> TEXT PROVIDED:
Technology
The BrightScale Array™ Architecture Takes a New Approach
Currently there are two basic approaches to the implementation of video processing and compression functions. ASIC implementations provide efficient solutions in terms of cost and performance vs. power. However they are specifically targeted designs which allow little or no flexibility. This limits feature and performance enhancements over time, adaptability to changes in algorithms and standards, and multiple functional personalities for end products. DSP based solutions provide a programmable and flexible alternative, however existing programmable architectures are unable to meet the demanding performance needs of video processing within the cost and power budgets appropriate to the application.
BrightScale takes a new approach to parallel architectures with its patented BrightScale Array architecture. BrightScale Array combines thousands of RISC-like processing elements with local memory on a single chip. This tight coupling of distributed processing and local memory is a variant of the next generation Processor-in-Memory (PIM) designs currently in development by the major semiconductor companies.
BrightScale has made substantial progress over those companies with the first cost effective PIM implementation. Implemented with standard bulk CMOS, BrightScale Array incorporates a proprietary inter-processor network that can deliver unprecedented levels of memory bandwidth and true linear scalability. The BrightScale Processing Elements (PE) are manipulated by a programmable BrightScale controller which executes a sequential instruction stream. This enables a software abstraction of the array processor that simplifies customer use.

> DATASET SECTION:
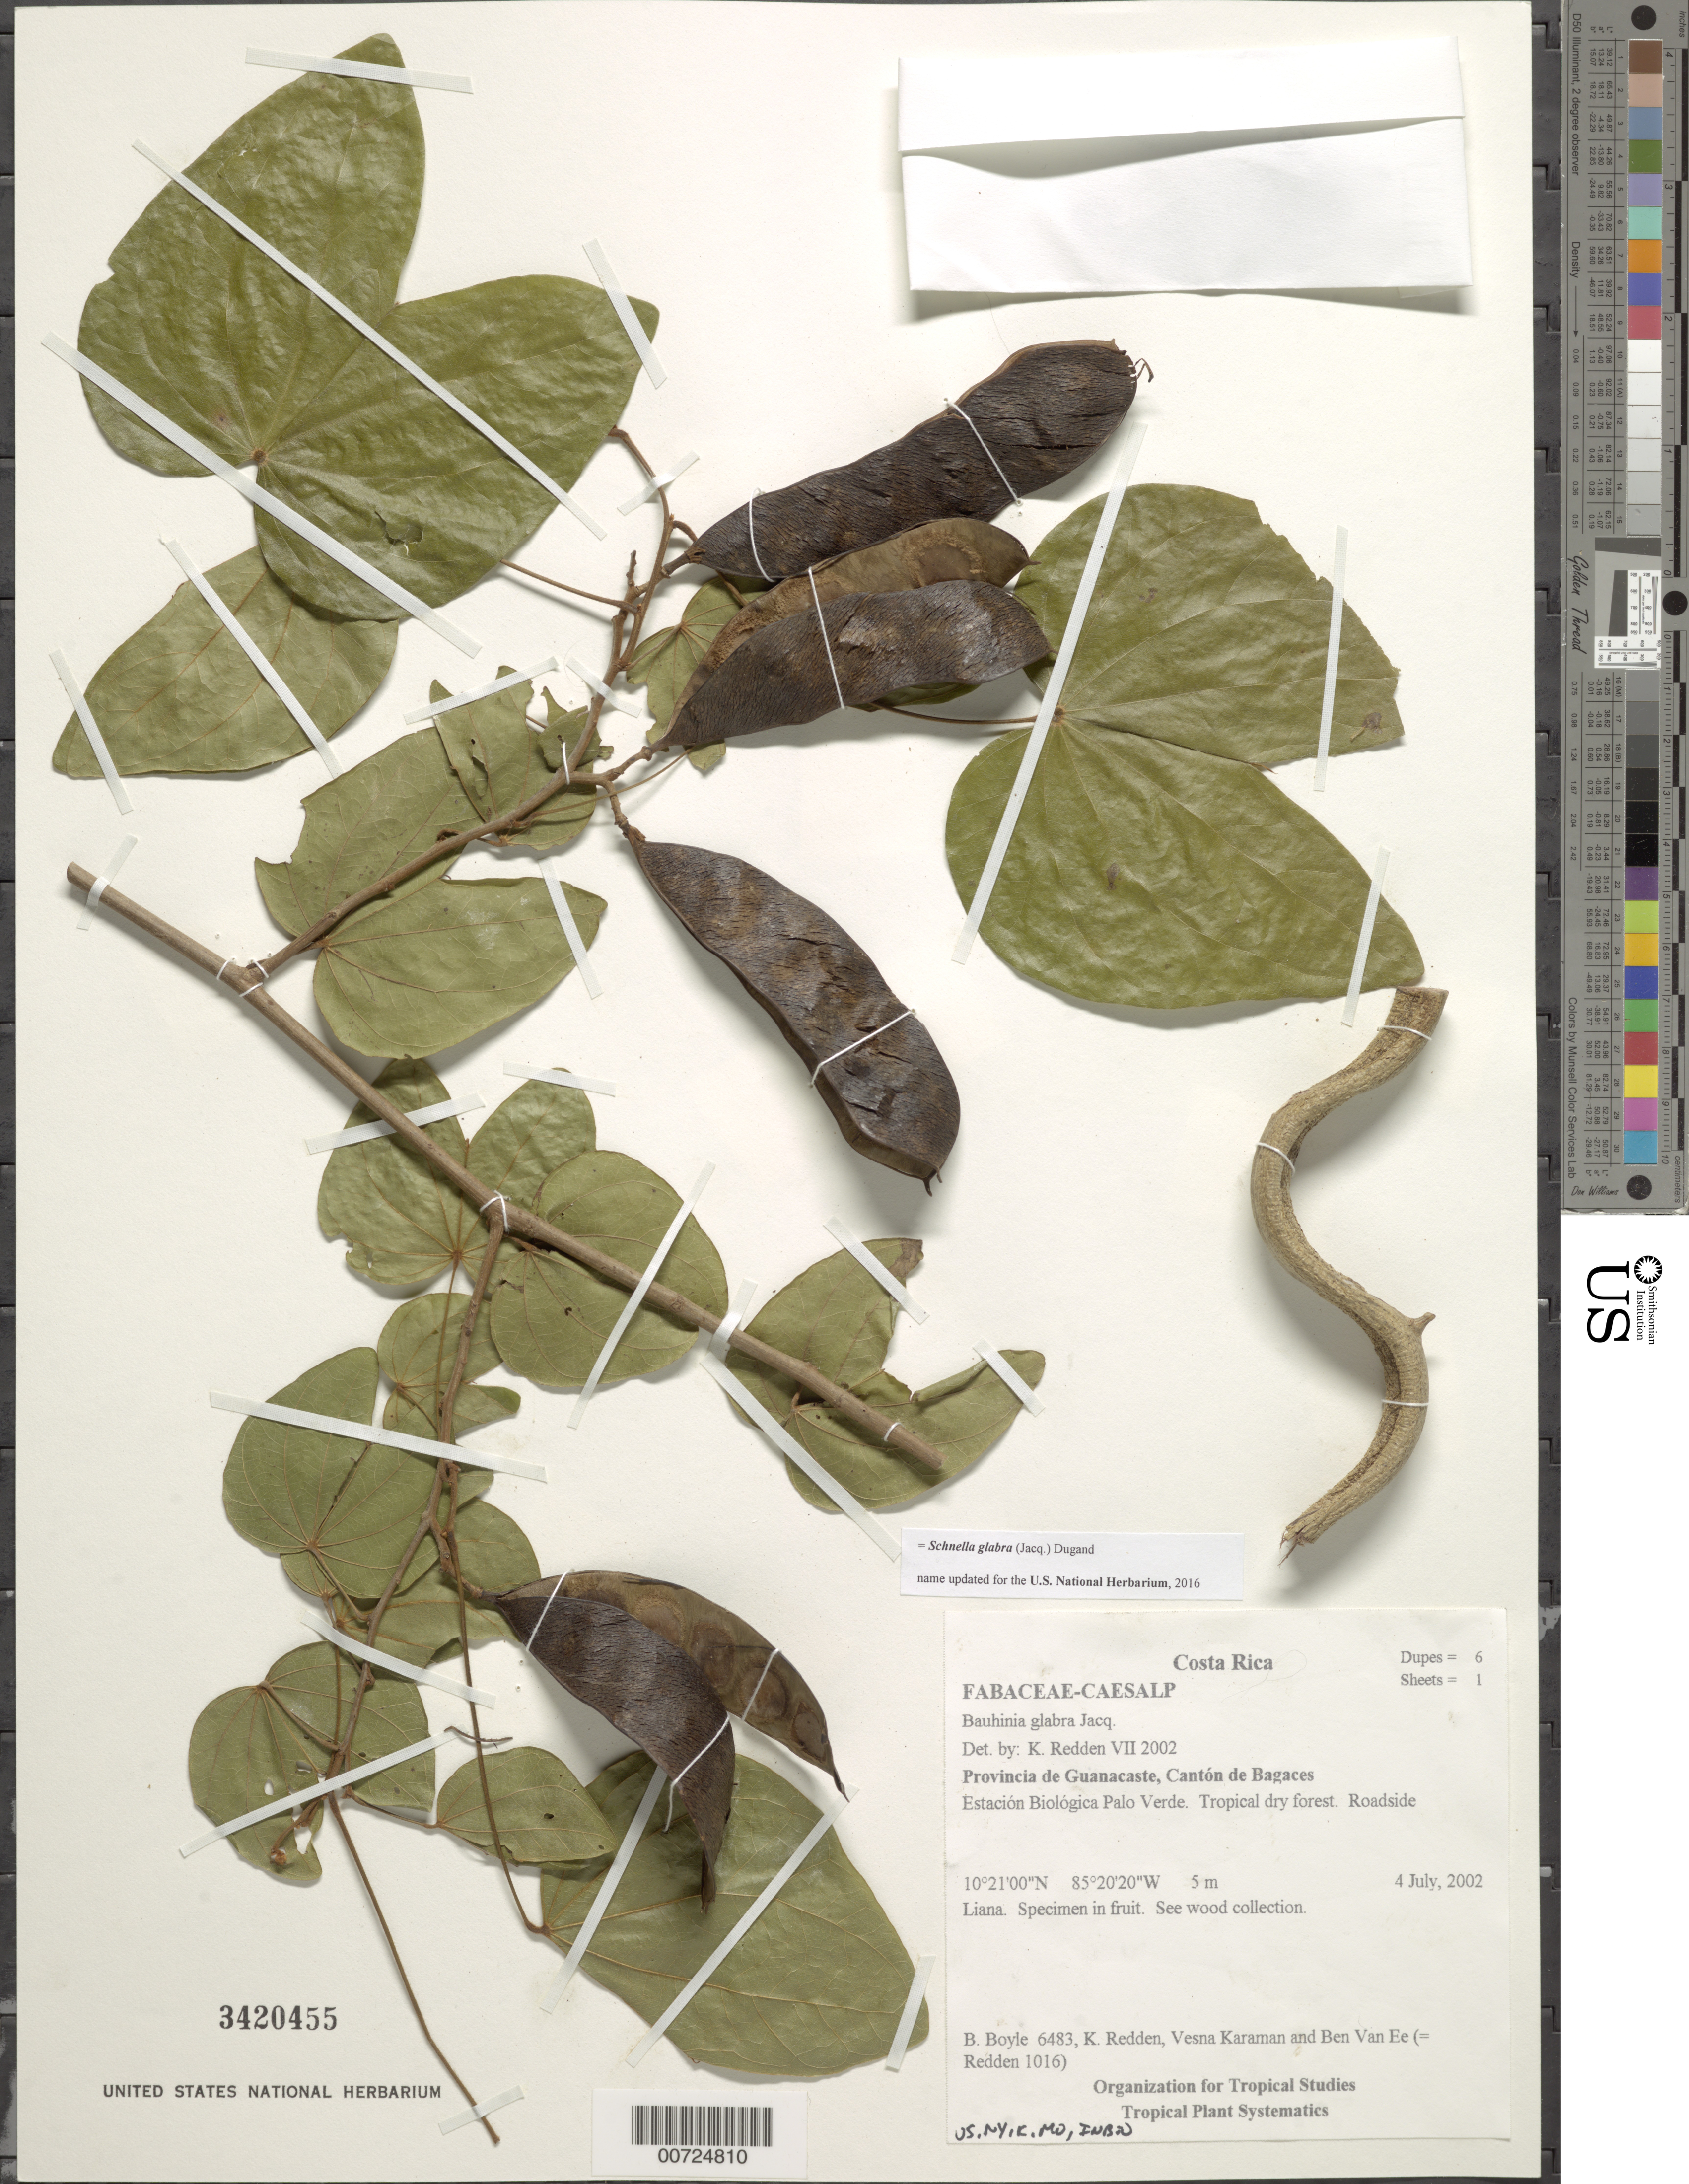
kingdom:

> GIVEN TASK: List every all-capital abbreviation used in the BrightScale Array text. The material has no connection to the BrightScale Array text.

> WRITTEN REPLY: ASIC, DSP, RISC, PIM, CMOS, PE